Best Film To Use

For a 'beginner' film I strongly recommend Ilford Pan 100 or Pan 400 - not to be confused with Pan F. It's not particularly easy to find since it's only really sold here as a student film but if you can get some it should be cheap and good value for the money. Apparently it's not the best for 'critical applications' but then are you really going to be printing huge enlargements for professional purposes? It's easy to develop yourself and produces high-contrast negatives (in my experience; it was the first film I used when I started developing my own film).
 
Is Pan F the film that produces really high contrasts? If so, then that's cool.

I never liked being a beginner so i always jump in with the pro stuff.

What film is good if enlarging is your thing?

PS. I dont intend on developing my own as of yet.
 
I was recommending Pan 100 and Pan 400, not Pan F. As PopPicker and Stingray explained, Pan F does not produce really high contrast - not unless you develop it the right way. And since you're not developing it yourself, it's not going to get developed the right way for high contrast, unless you take it to professional labs and pay them a lot of money to do so.
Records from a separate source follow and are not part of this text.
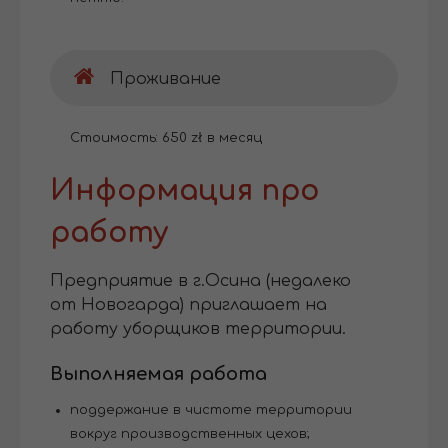
Проживание
Стоимость: 650 zł в месяц
Информация про
работу
Предприятие в г.Осина (недалеко
от Новогарда) приглашает на
работу уборщиков территории.
Выполняемая работа
поддержание в чистоте территории
вокруг производственных цехов;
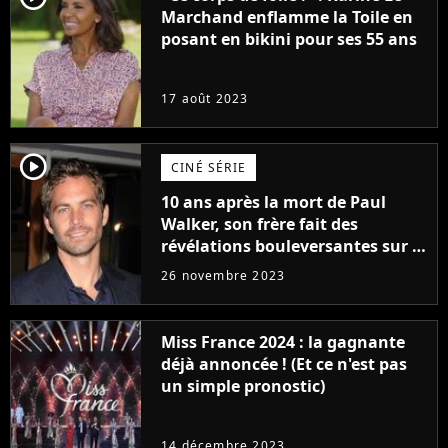
Marchand enflamme la Toile en
posant en bikini pour ses 55 ans
17 août 2023
player2
CINÉ SÉRIE
10 ans après la mort de Paul
Walker, son frère fait des
révélations bouleversantes sur la
réaction des acteurs de Fast and
26 novembre 2023
Furious
Miss France 2024 : la gagnante
déjà annoncée ! (Et ce n'est pas
un simple pronostic)
14 décembre 2023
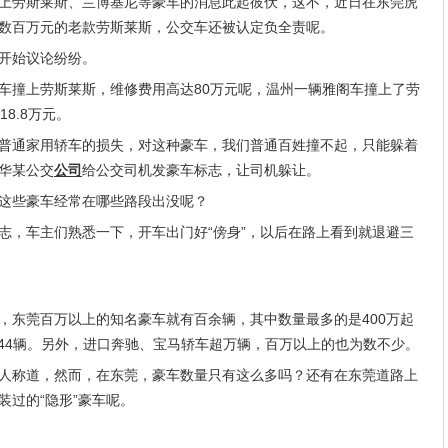
劳斯莱斯、兰博基尼等豪车的消息此起彼伏，这不，近日在东莞虎
数百万元的老款劳斯莱斯，公交车还被认定负全责呢。
开始议论纷纷。
车撞上劳斯莱斯，维修费用高达80万元呢，温州一辆雅阁车撞上了劳
8.8万元。
通家用轿车的损失，对这种豪车，我们普通百姓撞不起，只能躲着
华某公交
公司
给公交司机发豪车标志，让司机躲让。
些豪车经常在哪些路段出没呢？
，车主们熟悉一下，开车出门好“傍身”，以后在路上看到就退避三
东莞百万以上的知名豪车就有百余辆，其中数量最多的是400万起
时捷有44辆。另外，进口奔驰、宝马轿车超万辆，百万以上的也为数不少。
称道，然而，在东莞，豪车数量只有这么多吗？还有在东莞道路上
装过的“隐形”豪车呢。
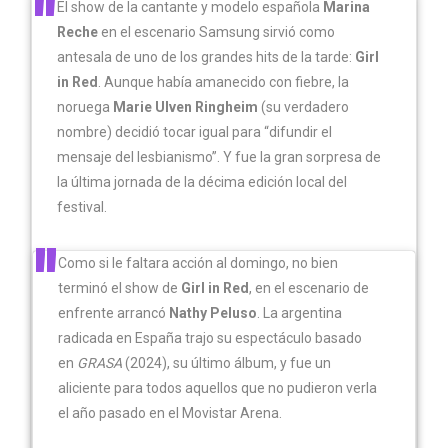
El show de la cantante y modelo española
Marina
Reche
en el escenario Samsung sirvió como
antesala de uno de los grandes hits de la tarde:
Girl
in Red
. Aunque había amanecido con fiebre, la
noruega
Marie Ulven Ringheim
(su verdadero
nombre) decidió tocar igual para “difundir el
mensaje del lesbianismo”. Y fue la gran sorpresa de
la última jornada de la décima edición local del
festival.
Como si le faltara acción al domingo, no bien
terminó el show de
Girl in Red
, en el escenario de
enfrente arrancó
Nathy Peluso
. La argentina
radicada en España trajo su espectáculo basado
en
GRASA
(2024), su último álbum, y fue un
aliciente para todos aquellos que no pudieron verla
el año pasado en el Movistar Arena.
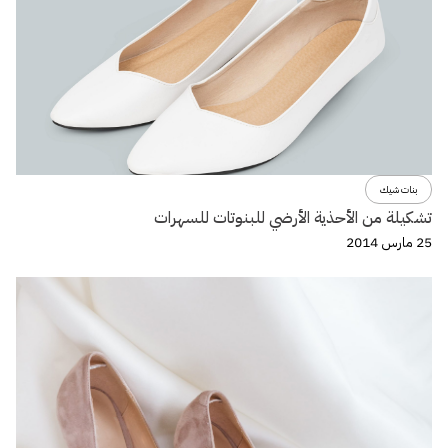
بنات شيك
تشكيلة من الأحذية الأرضي للبنوتات للسهرات
25 مارس 2014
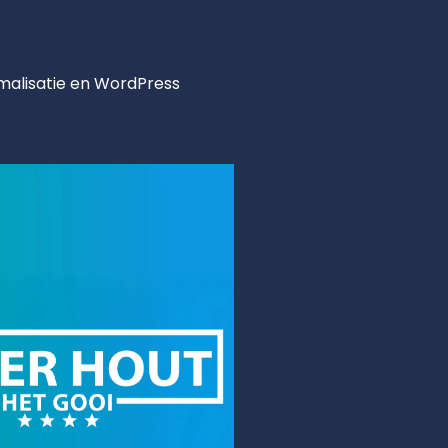
alisatie en WordPress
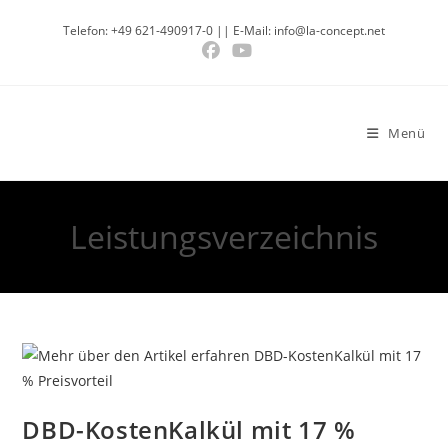
Telefon: +49 621-490917-0 || E-Mail: info@la-concept.net
Menü
Leistungsverzeichnis
DBD-KostenKalkül mit 17 %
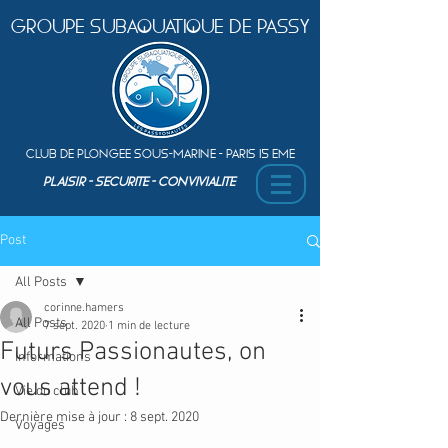
Groupe Subaquatique de Passy
Club de plongEe sous-marine - Paris 15 Eme
PLAISIR - SEcurite - ConvivialitE
Post
All Posts
corinne.hamers
All Posts
7 sept. 2020
1 min de lecture
Futurs Passionautes, on
Informations
vous attend !
Vie du club
Dernière mise à jour :
8 sept. 2020
Voyages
Going for pro stuff is obviously your choice but I wouldn't recommend it, because you're not developing it yourself, someone else is doing it for you in a standardised way without taking your desired results (like high contrast) into account, therefore you're not getting the most out of those films, thus arguably wasting your money. You said you don't want "impeccable quality and accuracy", which is usually what people are looking for when they buy pro film; if high contrast is what you're looking for then a "beginner" film might actually be more suitable.